PQQ has two major effects that make it critical: it’s stimulatory to mitochondrial biogenesis. If you read my mitochondrial series from June of 2011, you will see why this is critical to reengineer a human to optimal. Since I have written extensively about leptin, energy efficiency is critical to optimization. If one is energy deficient due to leptin resistance (hormone cascade disruption) or due to poor mitochondrial function (inability to make energy well), there is little chance of getting someone to optimal quickly. My Leptin Rx solves the steroid cascade problem. PQQ is the tuneup that the furnace needs. Remember, our mitochondria are the engines that drive our metabolisms. If one is devoid of energy, we call that person a cadaver. If one is lacking energy, they are either leptin resistant or the owner of a bunch of bad mitochondria. Most people on a the Standard American Diet have a Nissan Sentra engine in their Ferrari body. There is a huge energy mismatch of what their bodies want to do and what they can do. This obviously affects basic functions and the ability to exercise, too.

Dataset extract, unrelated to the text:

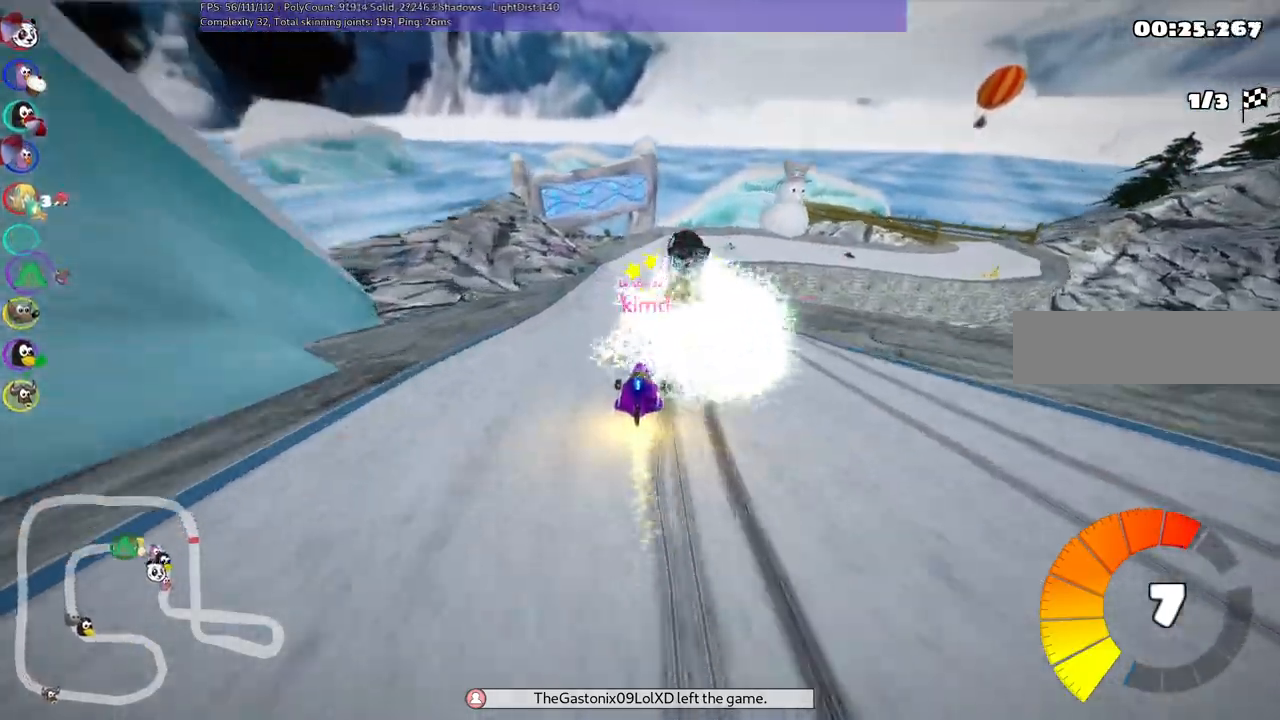
{"keys": ["n", "right", "up"], "events": [[333, "m", "up"], [417, "n", "down"]]}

The second major effect of PQQ is glycation control from AGEs and ALEs. One of the under-appreciated benefits of going Paleo is the huge change in dietary carnosine intake. What is carnosine? Carnosine is a multifunctional dipeptide that interferes directly with the glycation process. Carnosine has been shown to inhibit glycation early on, thus helping protect us against further damage as we age. Carnosine is found in large amounts in red meat and seafoods. When one makes the change to Paleo, the substrate for electrons in our food is red, grass-fed meat/seafood loaded with carnosine. A person eating a Standard American Diet is filled with mitochondria not optimally equipped to handle an acute change to massive carnosine. Some other little known facts in our Paleo community about carnosine is that its levels fall off rather dramatically in humans as we age. It has also been shown in research that high levels of carnosine are also seen clinically in humans with long telomere lengths. Long telomere lengths indicate longevity.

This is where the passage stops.